In a move met with near-universal praise, Uber recently announced it will now require drivers take at least six hours of time off for every 12 hours they spend driving. After announcing this decision last month, Uber rolled it out across the United States over the course of two weeks. The company already has mandatory rest times in the United Kingdom where drivers must take a six hour break after 10 hour shifts. Fellow ride-sharing company Lyft currently has a mandatory break period after 14 hours of driving. In fact, several local laws already mandate certain rest periods after a length of time driving in order to combat drowsy driving.
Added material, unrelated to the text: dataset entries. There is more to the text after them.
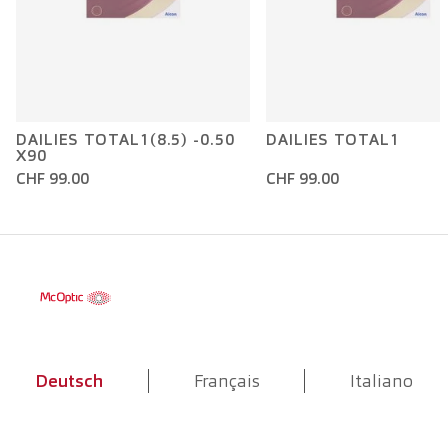
DAILIES TOTAL1(8.5) -0.50
DAILIES TOTAL1
X90
CHF 99.00
CHF 99.00
Deutsch
Français
Italiano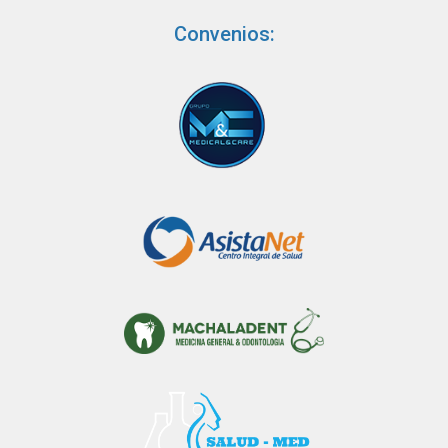
Convenios: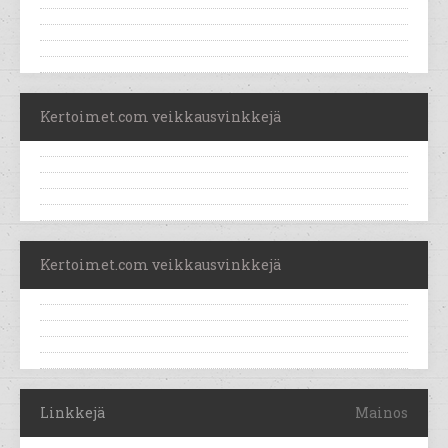
Kertoimet.com veikkausvinkkejä
Kertoimet.com veikkausvinkkejä
Linkkejä
Mainos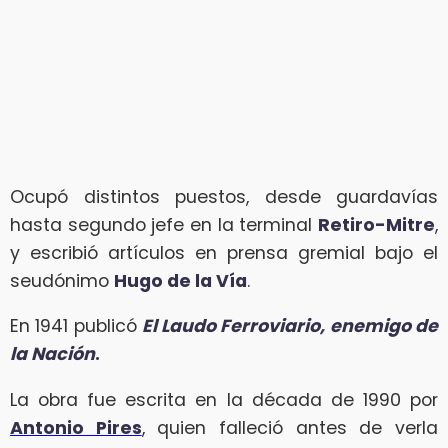
Ocupó distintos puestos, desde guardavías
hasta segundo jefe en la terminal
Retiro-Mitre
,
y escribió artículos en prensa gremial bajo el
seudónimo
Hugo de la Vía
.
En 1941 publicó
El Laudo Ferroviario, enemigo de
la Nación
.
La obra fue escrita en la década de 1990 por
Antonio Pires
, quien falleció antes de verla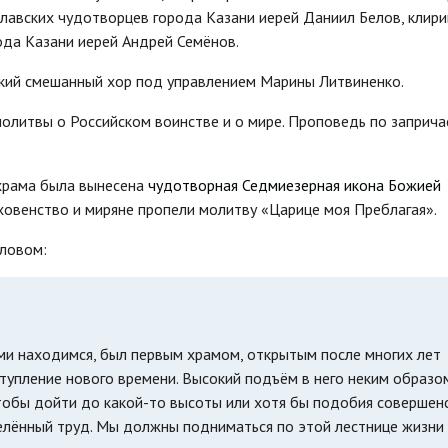
славских чудотворцев города Казани иерей Даниил Белов, клири
да Казани иерей Андрей Семёнов.
кий смешанный хор под управлением Марины Литвиненко.
молитвы о Российском воинстве и о мире. Проповедь по заприч
 храма была вынесена
чудотворная Седмиезерная икона Божией
ховенство и миряне пропели молитву «Царице моя Преблагая».
словом:
ми находимся, был первым храмом, открытым после многих лет
ступление нового времени. Высокий подъём в него неким образо
чтобы дойти до какой-то высоты или хотя бы подобия совершен
елённый труд. Мы должны подниматься по этой лестнице жизни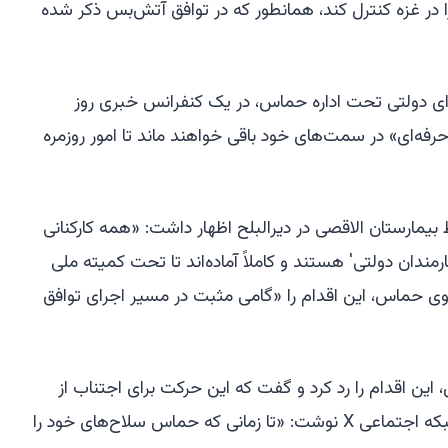
ا در غزه کنترل کند، همانطور که در توافق آتش‌بس ذکر شده
ه‌ای دولتی تحت اداره حماس، در یک کنفرانس خبری روز
فه‌ای» در سمت‌های خود باقی خواهند ماند تا امور روزمره
بیمارستان الاقصی در دیرالبلح اظهار داشت: «همه کارکنانی
رمندان دولتی' هستند و کاملاً آماده‌اند تا تحت کمیته ملی
گوی حماس، این اقدام را «گامی مثبت در مسیر اجرای توافق
 این اقدام را رد کرد و گفت که این حرکت برای اجتناب از
خلع سلاح طراحی شده است. او در شبکه اجتماعی X نوشت: «تا زمانی که حماس سلاح‌های خود را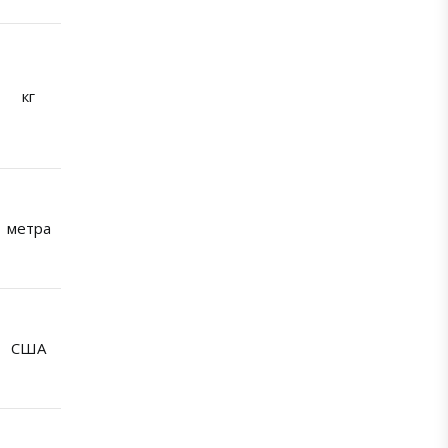
кг
метра
США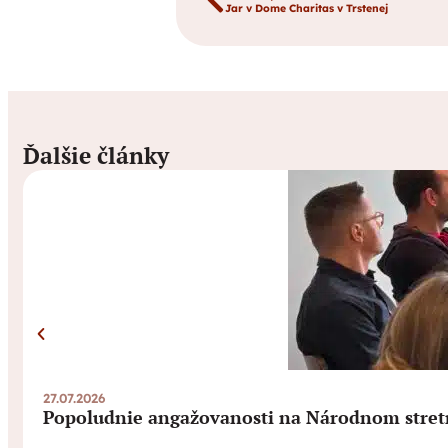
Jar v Dome Charitas v Trstenej
Ďalšie články
27.07.2026
Popoludnie angažovanosti na Národnom stret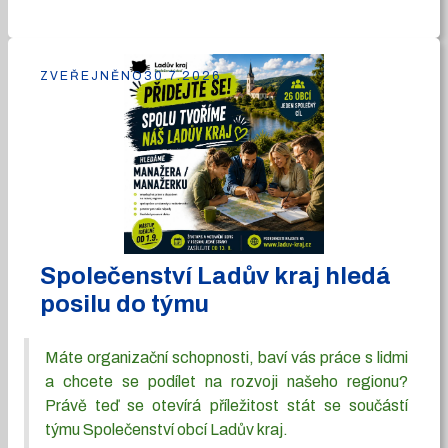
ZVEŘEJNĚNO
30.7.2026
Společenství Ladův kraj hledá
posilu do týmu
Máte organizační schopnosti, baví vás práce s lidmi
a chcete se podílet na rozvoji našeho regionu?
Právě teď se otevírá příležitost stát se součástí
týmu Společenství obcí Ladův kraj.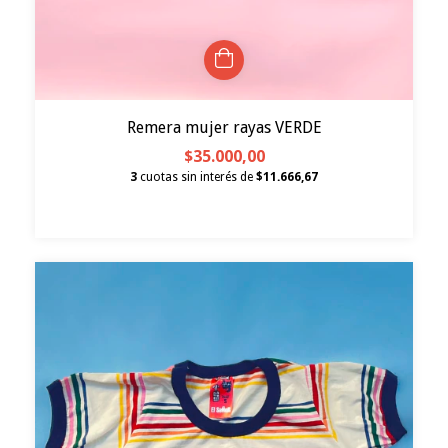
Remera mujer rayas VERDE
$35.000,00
3
cuotas sin interés de
$11.666,67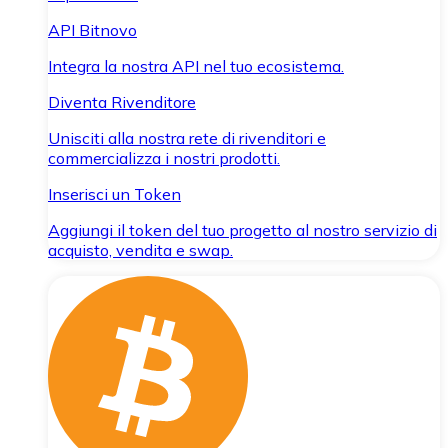
API Bitnovo
Integra la nostra API nel tuo ecosistema.
Diventa Rivenditore
Unisciti alla nostra rete di rivenditori e
commercializza i nostri prodotti.
Inserisci un Token
Aggiungi il token del tuo progetto al nostro servizio di
acquisto, vendita e swap.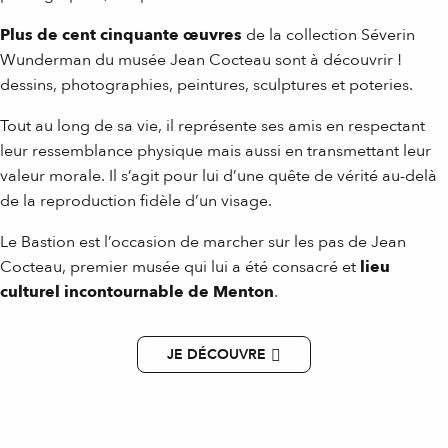
Plus de cent cinquante œuvres
de la collection Séverin
Wunderman du musée Jean Cocteau sont à découvrir !
dessins, photographies, peintures, sculptures et poteries.
Tout au long de sa vie, il représente ses amis en respectant
leur ressemblance physique mais aussi en transmettant leur
valeur morale. Il s’agit pour lui d’une quête de vérité au-delà
de la reproduction fidèle d’un visage.
Le Bastion est l’occasion de marcher sur les pas de Jean
Cocteau, premier musée qui lui a été consacré et
lieu
culturel incontournable de Menton
.
JE DÉCOUVRE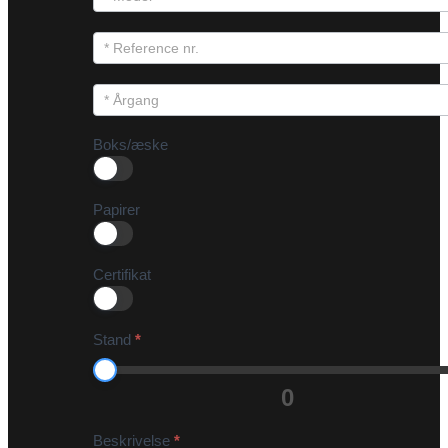
Boks/æske
Papirer
Certifikat
Stand
*
0
Beskrivelse
*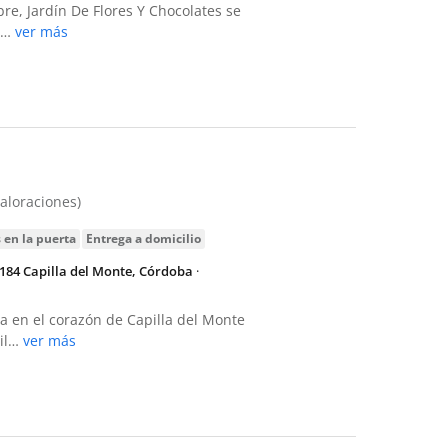
re, Jardín De Flores Y Chocolates se
o…
ver más
valoraciones)
s en la puerta
entrega a domicilio
184 Capilla del Monte, Córdoba
·
ca en el corazón de Capilla del Monte
gil…
ver más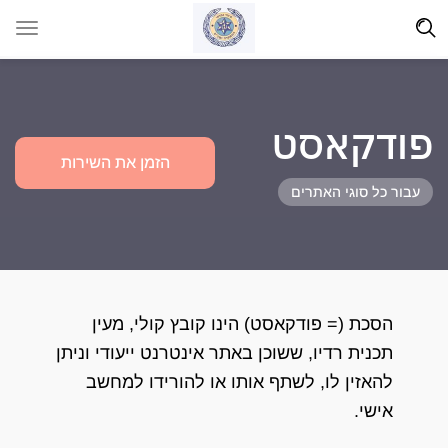
פודקאסט
הזמן את השירות
עבור כל סוגי האתרים
הסכת (= פודקאסט) הינו קובץ קולי, מעין
תכנית רדיו, ששוכן באתר אינטרנט ייעודי וניתן
להאזין לו, לשתף אותו או להורידו למחשב
אישי.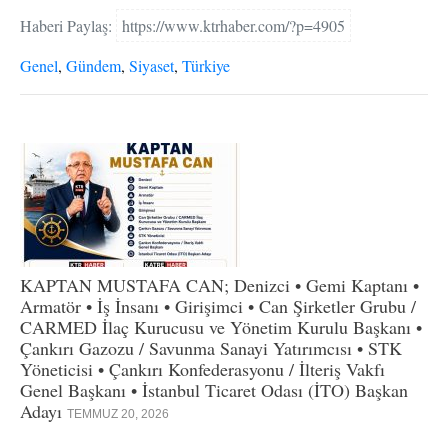
Haberi Paylaş:
https://www.ktrhaber.com/?p=4905
Genel
,
Gündem
,
Siyaset
,
Türkiye
KAPTAN MUSTAFA CAN; Denizci • Gemi Kaptanı •
Armatör • İş İnsanı • Girişimci • Can Şirketler Grubu /
CARMED İlaç Kurucusu ve Yönetim Kurulu Başkanı •
Çankırı Gazozu / Savunma Sanayi Yatırımcısı • STK
Yöneticisi • Çankırı Konfederasyonu / İlteriş Vakfı
Genel Başkanı • İstanbul Ticaret Odası (İTO) Başkan
Adayı
TEMMUZ 20, 2026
The policy will be enforced by having the Uber app automatically go offline once the driver has worked for 12 hours, preventing them from using the app to pick up new fares, and it will not reactivate until a six-hour period has passed. The app will also provide warnings after 10 hours, 11 hours, and 11.5 hours so that drivers know they are approaching their limits. Time that drivers spend idling for more than five minutes (such as time spent waiting for fares outside of airports) would not count towards the 12-hour limit.
The rationale behind this policy shift is likely multifaceted. Clearly, there is a public safety concern that comes with drowsy driving. In fact, the National Highway Traffic Safety Administration estimates that drowsy driving was responsible for 72,000 crashes, 44,000 injuries, and 800 deaths in 2013. While it is always possible that drivers will use their 12-hour shift at Uber only to then switch over to driving for another service, the change does encourage the importance of rest for drivers.
Additionally, the move may be a way to combat criticism regarding the high number of hours some drivers choose to work.
This change has been widely supported as demonstrating a commitment towards the safety and protection of not just gig workers and their passengers, but everyone who shares the road with them. It seems likely that as this policy is rolled out, it may be modified as needed to best achieve its aims. The move is also significant for an industry that is designed around letting its workers essentially be their own boss, and make their own decisions as far as when and how much they want to work. While that is still largely the case, putting some safeguards in place makes sense as more and more people continue to work for, or use, the services provided.